Manuel Vicent se despide de todos ustedes
Comencé a leer a Manuel Vicent siendo menor de edad. Yo tenía doce años cuando comenzó a editarse El País, el periódico al que, con sus luces y sombras, he sido fiel en el último medio siglo. Vicent formaba parte de mi peculiar santísima trinidad -los otros dos eran Umbral y Rosa Montero-, y el goce con la lectura de sus artículos y reportajes resultaba absoluto; eso sí, siempre que pudiera permitirme el lujo de comprar el diario. Más adelante, cuando comprar ese periódico ya no era un lujo para mí, sino una necesidad fácilmente financiable, leí todas sus colaboraciones y fui comprando todos los libros que las recopilaban, casi todos publicados en Alfaguara, que ha sido su editorial de cabecera.
Lo mejor de Manuel Vicent es la aguda perspicacia con que capta el latido cotidiano. Personas, olores, sabores y sensaciones se entremezclan ayudados por una prosa hermosísima, a caballo entre la poesía y la pintura. Todo ello aderezado con el inequívoco toque mediterráneo que sazona el grueso de sus composiciones. Entre sus novelas hay que destacar la trilogía de sus diferentes edades, compuesta por Contra paraíso, Tranvía a la Malvarrosa y Jardín de Villa Valeria, narraciones que, respectivamente, se corresponden con su infancia, adolescencia y primera madurez. Del resto de su obra me quedo con las recopilaciones de crónicas y artículos. Ulises tierra adentro, por ejemplo, es un reportaje publicado hace cuarenta años con motivo de la entrada de España en el entonces Mercado Común europeo. Es un fresco de los diez países que formaban entonces aquella unión. Yo lo he releído hace poco y sigue estando vigente esa prosa bellísima y ese cincel certero que desmenuza las almas diversas de esas naciones y las gentes que las pueblan, en aquella época tan ajenos y extraños para los españoles, y hoy, con matices, bastante más cercanos.
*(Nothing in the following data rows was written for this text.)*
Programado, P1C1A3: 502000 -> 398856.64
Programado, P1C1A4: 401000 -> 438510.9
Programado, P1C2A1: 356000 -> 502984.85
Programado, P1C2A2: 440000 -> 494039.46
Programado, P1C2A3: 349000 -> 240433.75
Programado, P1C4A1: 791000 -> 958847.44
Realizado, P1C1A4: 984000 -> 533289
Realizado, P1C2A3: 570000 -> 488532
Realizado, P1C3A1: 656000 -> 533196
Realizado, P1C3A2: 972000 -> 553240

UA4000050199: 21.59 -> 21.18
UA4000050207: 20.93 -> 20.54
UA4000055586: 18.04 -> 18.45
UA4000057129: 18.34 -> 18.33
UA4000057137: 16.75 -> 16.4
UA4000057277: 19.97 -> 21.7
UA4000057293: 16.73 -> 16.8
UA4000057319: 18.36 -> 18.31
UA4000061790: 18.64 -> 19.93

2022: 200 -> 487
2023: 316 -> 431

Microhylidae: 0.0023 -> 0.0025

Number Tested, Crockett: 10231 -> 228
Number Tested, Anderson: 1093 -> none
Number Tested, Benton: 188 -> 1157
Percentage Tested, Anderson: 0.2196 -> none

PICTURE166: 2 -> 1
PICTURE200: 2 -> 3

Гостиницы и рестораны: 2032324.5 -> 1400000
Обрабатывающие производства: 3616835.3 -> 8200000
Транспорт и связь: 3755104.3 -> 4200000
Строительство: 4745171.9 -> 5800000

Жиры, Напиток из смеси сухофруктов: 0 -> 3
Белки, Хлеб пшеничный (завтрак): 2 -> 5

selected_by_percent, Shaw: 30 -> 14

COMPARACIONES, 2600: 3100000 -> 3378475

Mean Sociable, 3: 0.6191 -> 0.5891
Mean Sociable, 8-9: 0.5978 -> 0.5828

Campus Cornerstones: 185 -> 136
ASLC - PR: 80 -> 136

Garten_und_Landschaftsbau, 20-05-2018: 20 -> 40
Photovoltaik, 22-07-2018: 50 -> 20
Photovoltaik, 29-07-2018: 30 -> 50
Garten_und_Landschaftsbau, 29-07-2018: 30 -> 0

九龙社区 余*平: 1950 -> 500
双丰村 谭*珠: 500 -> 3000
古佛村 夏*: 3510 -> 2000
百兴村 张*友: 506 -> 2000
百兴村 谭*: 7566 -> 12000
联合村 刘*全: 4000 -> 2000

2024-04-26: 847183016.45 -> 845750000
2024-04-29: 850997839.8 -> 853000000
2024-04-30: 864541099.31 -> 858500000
Ahora, a sus ochenta y ocho años, Vicent nos entrega Una historia particular, un repaso breve pero sutil de su biografía y de la biografía de España en los últimos ochenta años. Sus estudios de Derecho y su juventud en tierras valencianas, su llegada a Madrid colaborando en el semanario satírico Hermano Lobo, el tristemente desaparecido diario Madrid y finalmente El País, la imparable transición, pero también sus perros y el abismo de la ludopatía del que finalmente se salvó. Todo eso y mucho más cabe en este maravilloso libro de doscientas páginas.
Ya en su prólogo nos anuncia lo que vendrá en los capítulos siguientes, asegurando que la vida es como un violín, que sólo tiene cuatro cuerdas: naces, creces, te reproduces y mueres. Difícil encontrar mejor metáfora para definir la existencia de cada uno de nosotros que armonizando literatura y música, aunque el resultado final evoque con fuerza las artes plásticas, pintura y escultura, sobre todo. Es, no hay que dudarlo, el testamento de un gran escritor y periodista que está a punto de hacer el mutis. Al final de ese prólogo, Vicent, sin nostalgia ni moralina, se ratifica en todo lo escrito con una frase contundente y lapidaria: he llegado al final del viaje.